▶ _TESTO DEL DOCUMENTO_
La Vergine, Donna dell'evento dialogico
Data: Mercoledi 30 Giugno 2010, alle ore 22:04:53
Argomento: Donna


Articolo di Stefano De Fiores su Madre di Dio, n.7, luglio 2005



 

Nell’evento dialogico tra Dio e l’uomo è come tracciata l’esperienza di Maria, poiché in lei si specchiano tutti gli elementi dell’esperienza del popolo d’Israele, potenziati e arricchiti dalla novità evangelica.
Esegeti e teologi convergono nell’interpretare tutta la rivelazione biblica come un incontro tra il Dio vivo e l’uomo. La salvezza scaturisce da un duplice movimento, bene espresso in tedesco con termini che si richiamano: la proposta di Dio (das Wort) e la risposta della persona umana (die Antwort), il dono di Dio, cioè la sua grazia preveniente (die Gabe), e l’impegno che essa esige da parte dell’uomo (die Aufgabe).

Dio salva e benedice

Secondo C. Westermann, nell’AT Dio agisce in due modi: salva e benedice. La "salvazione" indica un evento (mentre "salvezza" esprime uno stato), quello di strappare da un pericolo mortale. Nel caso di Israele, Dio si mostra Salvatore quando lo libera dal giogo egiziano; tale liberazione costituisce il punto di cristallizzazione dell’esperienza fondamentale di salvezza del popolo di Dio. La "benedizione" invece riguarda il passaggio alla vita nella Terra Promessa ed è un’azione, non episodica ma permanente, che produce fecondità, prosperità comunitaria e felicità. Essa è affine a pace e mira allo stato di integrità dell’uomo, include salute e longevità.

▶ _MATERIALE FORNITO_
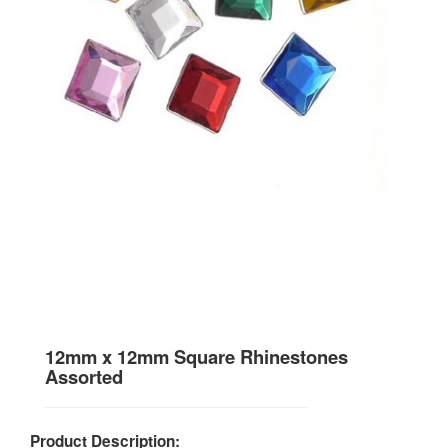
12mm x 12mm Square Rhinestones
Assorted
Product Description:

...

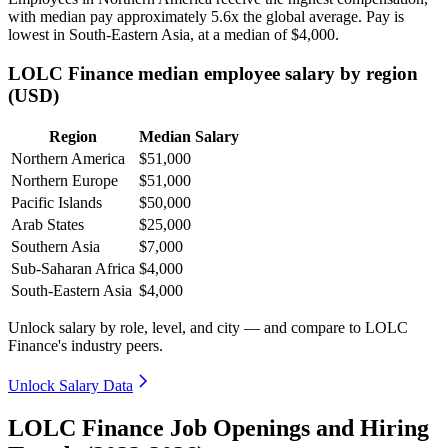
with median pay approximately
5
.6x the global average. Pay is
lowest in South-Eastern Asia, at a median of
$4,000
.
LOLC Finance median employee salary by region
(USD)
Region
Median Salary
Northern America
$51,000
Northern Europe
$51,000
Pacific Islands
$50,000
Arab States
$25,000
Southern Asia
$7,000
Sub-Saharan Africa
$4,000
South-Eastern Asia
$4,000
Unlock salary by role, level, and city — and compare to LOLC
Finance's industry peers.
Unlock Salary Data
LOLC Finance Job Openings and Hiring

...

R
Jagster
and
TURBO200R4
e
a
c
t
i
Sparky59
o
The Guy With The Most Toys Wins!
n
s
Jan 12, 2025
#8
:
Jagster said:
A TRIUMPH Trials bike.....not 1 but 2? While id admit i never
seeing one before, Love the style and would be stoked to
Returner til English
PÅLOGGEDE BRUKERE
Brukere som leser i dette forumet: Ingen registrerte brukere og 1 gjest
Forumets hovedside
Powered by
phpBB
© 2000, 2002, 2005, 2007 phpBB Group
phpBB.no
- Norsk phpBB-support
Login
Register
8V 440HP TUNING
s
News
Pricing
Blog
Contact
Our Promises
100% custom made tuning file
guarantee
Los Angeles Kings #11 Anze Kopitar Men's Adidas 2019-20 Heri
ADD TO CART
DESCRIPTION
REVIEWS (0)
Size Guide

▶ _ISTRUZIONI ESERCIZIO_
Nell'articolo sulla Vergine come donna dell'evento dialogico, in quali due modi agisce Dio nell'Antico Testamento secondo C. Westermann?

▶ _RISPOSTA_
Salva e benedice.